- **RECORDS SHOWN**
"""

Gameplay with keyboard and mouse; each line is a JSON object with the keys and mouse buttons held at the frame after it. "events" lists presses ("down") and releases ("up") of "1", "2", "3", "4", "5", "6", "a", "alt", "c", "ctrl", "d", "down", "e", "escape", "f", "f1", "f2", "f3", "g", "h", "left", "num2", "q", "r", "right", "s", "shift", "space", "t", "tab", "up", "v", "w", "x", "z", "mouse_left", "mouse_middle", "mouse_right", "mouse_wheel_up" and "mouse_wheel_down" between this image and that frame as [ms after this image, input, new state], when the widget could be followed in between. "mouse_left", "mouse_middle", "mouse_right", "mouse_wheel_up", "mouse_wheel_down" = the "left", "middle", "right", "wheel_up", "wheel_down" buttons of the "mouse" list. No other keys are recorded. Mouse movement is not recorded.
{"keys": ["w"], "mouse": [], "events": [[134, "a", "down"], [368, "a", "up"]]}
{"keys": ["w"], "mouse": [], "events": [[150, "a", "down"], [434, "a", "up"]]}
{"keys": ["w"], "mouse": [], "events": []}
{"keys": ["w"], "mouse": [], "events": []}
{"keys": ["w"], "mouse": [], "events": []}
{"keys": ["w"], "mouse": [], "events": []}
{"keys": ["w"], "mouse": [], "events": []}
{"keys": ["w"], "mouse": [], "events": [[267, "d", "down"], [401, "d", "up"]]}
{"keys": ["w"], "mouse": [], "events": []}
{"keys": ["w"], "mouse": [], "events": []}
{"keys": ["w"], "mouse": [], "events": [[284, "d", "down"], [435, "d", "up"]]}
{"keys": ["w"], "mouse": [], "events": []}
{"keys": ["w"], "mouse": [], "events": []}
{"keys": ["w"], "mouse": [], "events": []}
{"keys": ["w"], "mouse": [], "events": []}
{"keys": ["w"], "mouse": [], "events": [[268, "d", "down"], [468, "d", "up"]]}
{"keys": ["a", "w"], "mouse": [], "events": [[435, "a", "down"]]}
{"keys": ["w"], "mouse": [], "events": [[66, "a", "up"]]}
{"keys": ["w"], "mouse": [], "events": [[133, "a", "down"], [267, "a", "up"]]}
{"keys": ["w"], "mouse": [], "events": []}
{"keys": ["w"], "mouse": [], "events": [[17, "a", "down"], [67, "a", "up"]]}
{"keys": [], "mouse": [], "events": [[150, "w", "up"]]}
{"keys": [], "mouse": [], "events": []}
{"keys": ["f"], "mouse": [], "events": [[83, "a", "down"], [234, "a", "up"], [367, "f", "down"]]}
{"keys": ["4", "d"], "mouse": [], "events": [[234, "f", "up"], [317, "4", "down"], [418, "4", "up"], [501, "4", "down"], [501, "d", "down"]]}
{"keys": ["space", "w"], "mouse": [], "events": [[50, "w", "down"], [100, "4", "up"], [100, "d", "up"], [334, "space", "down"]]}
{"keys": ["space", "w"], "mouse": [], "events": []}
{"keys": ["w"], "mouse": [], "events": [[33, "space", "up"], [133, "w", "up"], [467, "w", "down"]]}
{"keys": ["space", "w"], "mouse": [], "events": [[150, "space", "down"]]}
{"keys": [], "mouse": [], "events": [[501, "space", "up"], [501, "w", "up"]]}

"""

- **TASK**
The records need to be copied exactly, with no line left out.

- **ANSWER FOR THIS EXERCISE**
Gameplay with keyboard and mouse; each line is a JSON object with the keys and mouse buttons held at the frame after it. "events" lists presses ("down") and releases ("up") of "1", "2", "3", "4", "5", "6", "a", "alt", "c", "ctrl", "d", "down", "e", "escape", "f", "f1", "f2", "f3", "g", "h", "left", "num2", "q", "r", "right", "s", "shift", "space", "t", "tab", "up", "v", "w", "x", "z", "mouse_left", "mouse_middle", "mouse_right", "mouse_wheel_up" and "mouse_wheel_down" between this image and that frame as [ms after this image, input, new state], when the widget could be followed in between. "mouse_left", "mouse_middle", "mouse_right", "mouse_wheel_up", "mouse_wheel_down" = the "left", "middle", "right", "wheel_up", "wheel_down" buttons of the "mouse" list. No other keys are recorded. Mouse movement is not recorded.
{"keys": ["w"], "mouse": [], "events": [[134, "a", "down"], [368, "a", "up"]]}
{"keys": ["w"], "mouse": [], "events": [[150, "a", "down"], [434, "a", "up"]]}
{"keys": ["w"], "mouse": [], "events": []}
{"keys": ["w"], "mouse": [], "events": []}
{"keys": ["w"], "mouse": [], "events": []}
{"keys": ["w"], "mouse": [], "events": []}
{"keys": ["w"], "mouse": [], "events": []}
{"keys": ["w"], "mouse": [], "events": [[267, "d", "down"], [401, "d", "up"]]}
{"keys": ["w"], "mouse": [], "events": []}
{"keys": ["w"], "mouse": [], "events": []}
{"keys": ["w"], "mouse": [], "events": [[284, "d", "down"], [435, "d", "up"]]}
{"keys": ["w"], "mouse": [], "events": []}
{"keys": ["w"], "mouse": [], "events": []}
{"keys": ["w"], "mouse": [], "events": []}
{"keys": ["w"], "mouse": [], "events": []}
{"keys": ["w"], "mouse": [], "events": [[268, "d", "down"], [468, "d", "up"]]}
{"keys": ["a", "w"], "mouse": [], "events": [[435, "a", "down"]]}
{"keys": ["w"], "mouse": [], "events": [[66, "a", "up"]]}
{"keys": ["w"], "mouse": [], "events": [[133, "a", "down"], [267, "a", "up"]]}
{"keys": ["w"], "mouse": [], "events": []}
{"keys": ["w"], "mouse": [], "events": [[17, "a", "down"], [67, "a", "up"]]}
{"keys": [], "mouse": [], "events": [[150, "w", "up"]]}
{"keys": [], "mouse": [], "events": []}
{"keys": ["f"], "mouse": [], "events": [[83, "a", "down"], [234, "a", "up"], [367, "f", "down"]]}
{"keys": ["4", "d"], "mouse": [], "events": [[234, "f", "up"], [317, "4", "down"], [418, "4", "up"], [501, "4", "down"], [501, "d", "down"]]}
{"keys": ["space", "w"], "mouse": [], "events": [[50, "w", "down"], [100, "4", "up"], [100, "d", "up"], [334, "space", "down"]]}
{"keys": ["space", "w"], "mouse": [], "events": []}
{"keys": ["w"], "mouse": [], "events": [[33, "space", "up"], [133, "w", "up"], [467, "w", "down"]]}
{"keys": ["space", "w"], "mouse": [], "events": [[150, "space", "down"]]}
{"keys": [], "mouse": [], "events": [[501, "space", "up"], [501, "w", "up"]]}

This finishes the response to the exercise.